# SHOP MONSTERS - Let's see um



## Bill Gruby (Jul 25, 2012)

Now that I have your attention, you all, for the most part, have one. I'll start, Meet Molly. If I am in the shop, (cave), she is there.

"Billy G' :whistle:


----------



## macrnr (Jul 25, 2012)

Colby, He is a Brussels Griffon, bred to catch rats in stables. The true definition of a rat dog. I have watched him chasing rabbits in the tall grass, and standing on his back legs like the picture is part of his hunting technique. Very unusual little rescue dog, we have grown very attached to him. When he sees a rabbit or a squirrel, he is off in hot pursuit and cares not a whit what I say about it. We live in the mountains and I worry that he could be a snack for a coyote or mountain lion.


----------



## Tom Griffin (Jul 25, 2012)

I have two Labs, but only one of them, Rambo is a shop monster. It seems I'm always digging chips out of his paws. He also LOVES beer as you can tell from the photograph. 

BTW...the shop monster is on the right.

Tom


----------



## bedwards (Jul 25, 2012)

Lathe Lizard made when the weather was real cold. I have a light under a tarp to keep moisture off the lathe.


bedwards


----------



## 8ntsane (Jul 25, 2012)

http://www.hobby-machinist.com/showthread.php/7861-testing

Norton, a 2yr old Boxer/Masstif
Show off his safety glasses, took over a yr to get him to wear them without taking them off. He has to wear these in the shop when machines are running.


----------



## burnrider (Jul 26, 2012)

> Colby, He is a Brussels Griffon, bred to catch rats in stables. The true definition of a rat dog.



The British military tried using rat dogs in the WWI trenches to reduce populations feeding off the dead. One photo showed two dogs in a tug-of-war over one rat. They had to look else where for a solution.

To-do list →
- a) List the usernames of everyone who posted in the shop monsters thread.
- b) According to the shop monsters thread, what must Norton wear in the shop when machines are running?

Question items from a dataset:
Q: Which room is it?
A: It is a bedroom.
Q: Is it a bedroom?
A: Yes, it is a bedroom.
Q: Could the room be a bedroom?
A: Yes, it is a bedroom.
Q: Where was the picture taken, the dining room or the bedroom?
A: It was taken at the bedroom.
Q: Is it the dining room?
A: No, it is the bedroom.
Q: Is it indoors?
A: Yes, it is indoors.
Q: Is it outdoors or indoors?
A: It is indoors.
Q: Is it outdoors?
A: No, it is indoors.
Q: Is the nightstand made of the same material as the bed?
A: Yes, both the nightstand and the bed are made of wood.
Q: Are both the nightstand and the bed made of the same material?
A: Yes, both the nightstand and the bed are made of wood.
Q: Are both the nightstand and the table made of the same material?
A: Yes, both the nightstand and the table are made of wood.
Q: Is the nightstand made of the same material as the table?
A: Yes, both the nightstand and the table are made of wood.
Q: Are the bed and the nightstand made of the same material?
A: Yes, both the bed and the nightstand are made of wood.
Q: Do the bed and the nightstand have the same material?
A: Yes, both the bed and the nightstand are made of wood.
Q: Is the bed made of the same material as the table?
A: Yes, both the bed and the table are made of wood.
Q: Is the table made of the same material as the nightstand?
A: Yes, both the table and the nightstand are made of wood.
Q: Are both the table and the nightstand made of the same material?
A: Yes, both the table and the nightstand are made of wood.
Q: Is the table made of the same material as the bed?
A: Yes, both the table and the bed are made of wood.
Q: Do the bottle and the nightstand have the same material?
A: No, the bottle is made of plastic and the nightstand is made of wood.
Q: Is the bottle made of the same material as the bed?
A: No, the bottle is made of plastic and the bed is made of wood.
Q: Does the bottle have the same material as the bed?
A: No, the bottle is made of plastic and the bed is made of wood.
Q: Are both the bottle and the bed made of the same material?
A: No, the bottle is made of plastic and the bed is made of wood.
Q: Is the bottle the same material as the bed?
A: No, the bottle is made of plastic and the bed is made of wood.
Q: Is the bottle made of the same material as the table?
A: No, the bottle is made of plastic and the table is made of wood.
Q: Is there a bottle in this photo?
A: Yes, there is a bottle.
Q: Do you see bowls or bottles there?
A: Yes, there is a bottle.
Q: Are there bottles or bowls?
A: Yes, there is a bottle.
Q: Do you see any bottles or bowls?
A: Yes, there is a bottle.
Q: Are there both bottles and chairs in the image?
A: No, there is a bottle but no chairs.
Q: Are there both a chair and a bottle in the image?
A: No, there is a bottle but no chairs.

Outputs by task →
- a) Bill Gruby, macrnr, Tom Griffin, bedwards, 8ntsane, burnrider

- b) Safety glasses.